Before a transaction is committed, all mutations are cached locally. The NativeAPI exposes a Transaction class which stores a vector of cached mutations. Bindings use a higher-level ReadYourWritesTransaction class, which also stores cached mutations in a tree that can be used to serve future read requests from the same transaction. In addition to storing vector of mutations, read- and write-conflict sets are also generated by each mutation.
Once the client calls Transaction::commit, a CommitTransactionRequest is sent to a commit proxy.
CommitTransactionRequests are batched on the CommitProxy. Once a commit batch is ready, it is forwarded to the commitBatch actor, which coordinates the rest of the commit pipeline. The commitBatch actor first sends a GetCommitVersionRequest to the master server.
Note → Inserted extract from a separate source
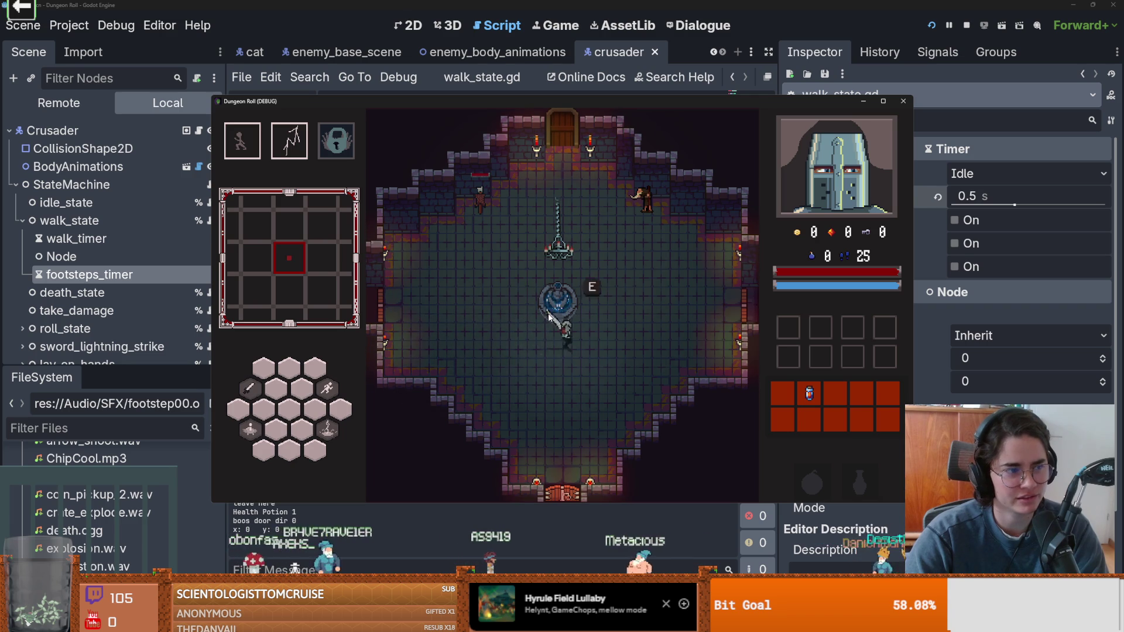
key(w)
key(a)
The master server is in charge of distributing read versions and commit versions. Versions monotonically increase at a rate of approximately 1 million versions per second. The master server sends back a commit version via a GetCommitVersionReply.
Once the commit proxy has received a commit version, it has all of the information it needs to send the commit batch to the resolvers for conflict resolution. In particular, the commit version and the read versions and read- and write-conflict sets of all transactions in a batch are sent to the resolvers in a ResolveTransactionBatchRequest.
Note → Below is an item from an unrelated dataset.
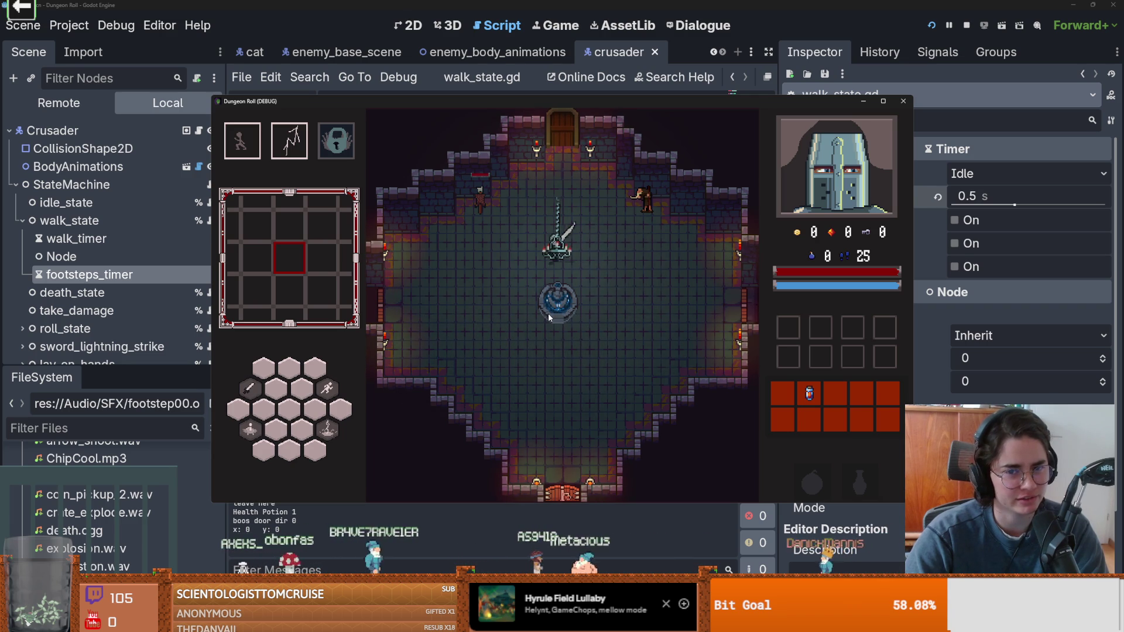
key(a)
key(s)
The resolver maintains an in-memory skip-list storing the versioned write-conflict sets of all transactions committed in the last 5 seconds. This skip list is used to detect transactions in the batch that must be aborted with not_committed errors due to serializability violations. Furthermore, transactions with read versions more than 5 seconds old must also be rejected with transaction_too_old errors.
In addition to resolving conflicts, resolvers are also responsible for saving a log of mutations to the transaction state store. This log is used by proxies to maintain a consistent view of the transaction state store.
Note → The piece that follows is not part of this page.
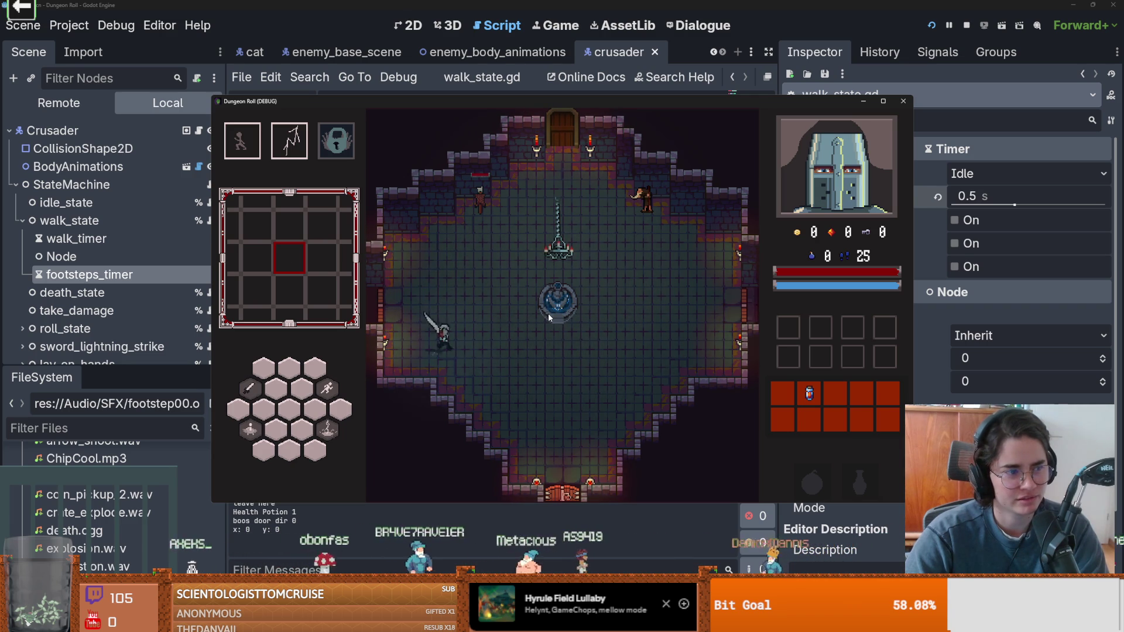
key(d)
key(d)
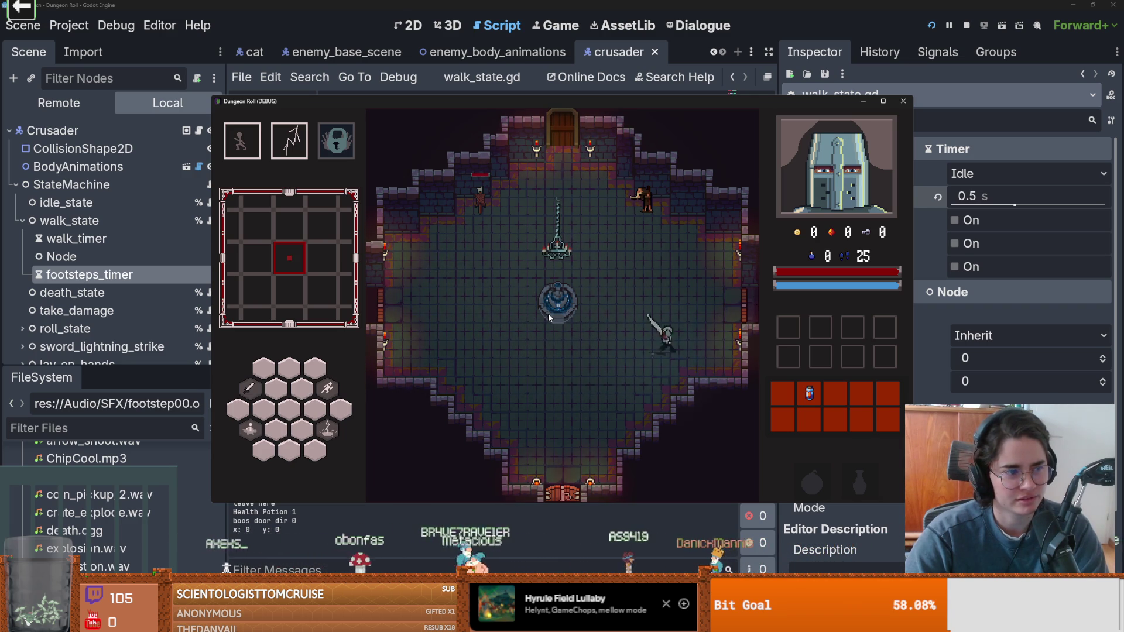
key(w)
key(a)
Resolvers send a ResolveTransactionBatchReply reply back to the commit proxy, containing both information about which transactions must be committed or aborted and information about which transaction state store mutations from other proxies must be applied locally.
When the commit proxy receives a ResolveTransactionBatchReply, it must apply the transaction state store mutations to its own local copy of the transaction state store. Using the transaction state store, it must then determine how all mutations in the set of committed transactions should be tagged. These mutations are then sent to the transaction log system through the ILogSystem interface.
Full details of the transaction log system are outside of the scope of this page. When running with replication factor n, each mutation will typically be sent to n transaction logs, and it will only be acknowledged as successful if all n transaction logs report being able to make the mutation durable. Asynchronously (outside of the critical commit path), storage servers pull these mutations from transaction logs.
When the commit proxy has heard back from the transaction log system, it reports the commit version to the master server with a ReportRawCommittedVersionRequest.
The master then updates its local register of the latest committed version, and all future read versions given out must be at least this large. This is part of the way FoundationDB provides read-after-commit consistency. The master acknowledges to the proxy that it has learned about the reported committed version.
The proxy is then ready to send replies back to the committing clients. Replies either consist of a commit version for successful commits or an error for unsuccessful (or maybe successful) commits.
For successfully committed transactions, clients have access to the commit version. For unsuccessful (or maybe-successful) commits, clients can retry transactions depending on the type of error received.